Gasparini M, Lombardi F, Bellani F F, Gianni C, Pilotti S, Rilke F
Cancer. 1981 Oct 1;48(7):1508-12. doi: 10.1002/1097-0142(19811001)48:7<1508::aid-cncr2820480704>3.0.co;2-f.
Twenty-nine consecutive children with untreated non-Hodgkin's malignant lymphoma were admitted to Istituto Nazionale Tumori of Milan during the period from 1974 through 1976 and underwent treatment with chemotherapeutic regimens consisting of Adriamycin, Cytoxan, vincristine, and prednisone (two month induction phase) and 6-mercaptopurine, methotrexate, Adriamycin, vincristine, and prednisone (maintenance phase). Each patient, regardless of clinical stage of histologic subgroup, was given the same chemotherapy. The complete response rate was 66%. Due to the high incidence of recurrence of the initial bulky lymphomatous mass and of spread to the central nervous system (CNS), local radiotherapy was given to ten children and CNS prophylaxis (brain radiotherapy + intrathecal methotrexate) to 11 children. After a follow-up period in excess of 40 months, there were five disease-free survivors (17%). Each patient who had a relapse died from the disease. The main reason for first treatment failure was relapse at the level of the primary bulky tumor site or spread to the CNS. This type of CNS prophylaxis did not prevent relapse at this site.

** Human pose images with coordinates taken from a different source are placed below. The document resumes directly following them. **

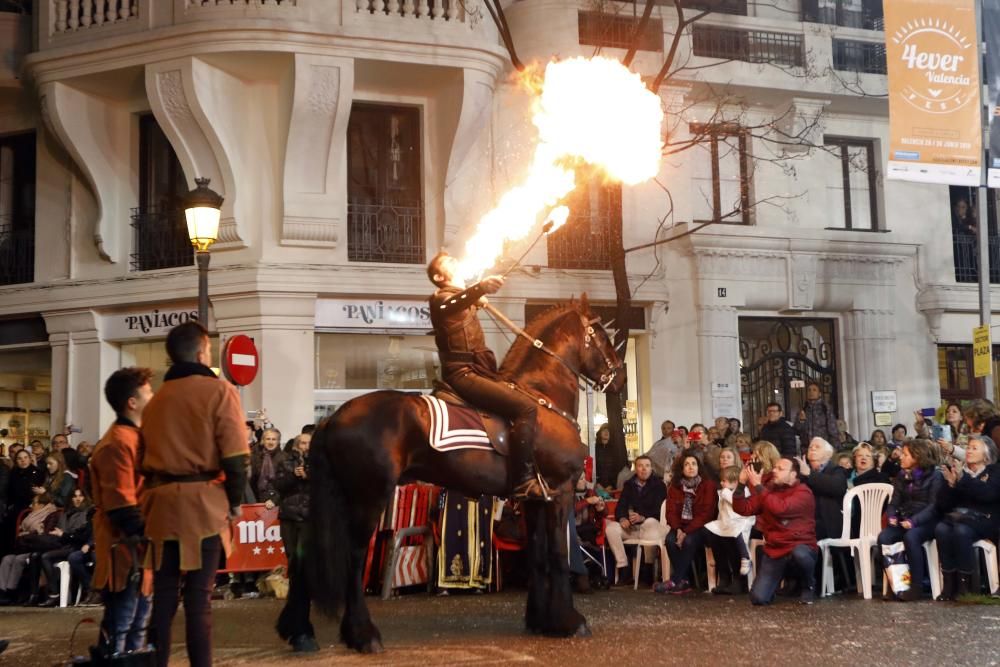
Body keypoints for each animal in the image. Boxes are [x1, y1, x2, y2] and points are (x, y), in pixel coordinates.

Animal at [280, 294, 624, 656]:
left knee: (305, 559)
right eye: (602, 333)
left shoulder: (534, 501)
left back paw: (300, 632)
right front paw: (569, 621)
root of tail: (333, 418)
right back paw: (362, 634)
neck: (541, 399)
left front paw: (541, 620)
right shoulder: (560, 492)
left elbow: (538, 556)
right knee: (354, 556)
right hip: (367, 498)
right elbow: (558, 554)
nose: (621, 379)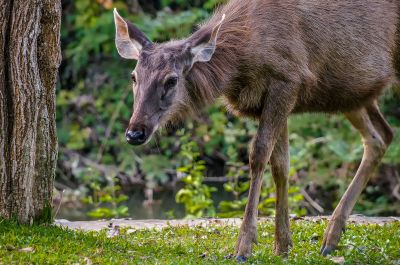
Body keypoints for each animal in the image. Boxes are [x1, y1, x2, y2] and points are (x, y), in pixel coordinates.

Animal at [111, 0, 396, 258]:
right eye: (134, 77)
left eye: (171, 80)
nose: (135, 132)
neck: (240, 65)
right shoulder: (278, 99)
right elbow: (281, 164)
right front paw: (283, 245)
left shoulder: (287, 81)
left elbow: (258, 155)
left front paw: (244, 246)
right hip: (351, 96)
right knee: (381, 136)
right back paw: (332, 238)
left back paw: (331, 235)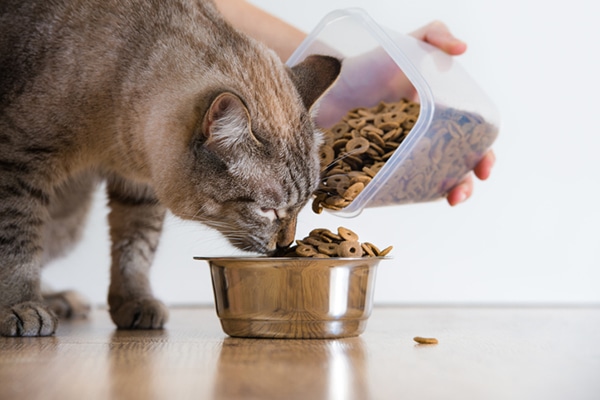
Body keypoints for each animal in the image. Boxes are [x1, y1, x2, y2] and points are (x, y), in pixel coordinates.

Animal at [0, 0, 340, 338]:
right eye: (267, 211)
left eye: (302, 207)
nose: (285, 245)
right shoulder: (18, 163)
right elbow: (17, 244)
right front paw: (21, 306)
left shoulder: (139, 188)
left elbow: (135, 250)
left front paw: (136, 302)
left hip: (68, 219)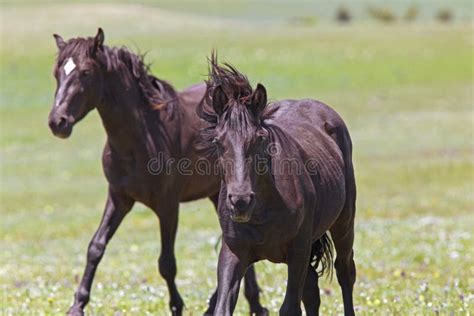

1974年至1976年期间,29例未经治疗的非霍奇金恶性淋巴瘤患儿被收治入米兰国家肿瘤研究所,并接受了由阿霉素、环磷酰胺、长春新碱和泼尼松组成的化疗方案(两个月诱导期)以及6-巯基嘌呤、甲氨蝶呤、阿霉素、长春新碱和泼尼松(维持期)治疗。每位患者,无论组织学亚组的临床分期如何,均接受相同的化疗。完全缓解率为66%。由于初始巨大淋巴瘤肿块复发及扩散至中枢神经系统(CNS)的发生率较高,10名儿童接受了局部放疗,11名儿童接受了CNS预防(脑部放疗+鞘内注射甲氨蝶呤)。经过超过40个月的随访期,有5名无病生存者(17%)。每例复发患者均死于该疾病。首次治疗失败的主要原因是原发性巨大肿瘤部位复发或扩散至CNS。这种类型的CNS预防未能防止该部位复发。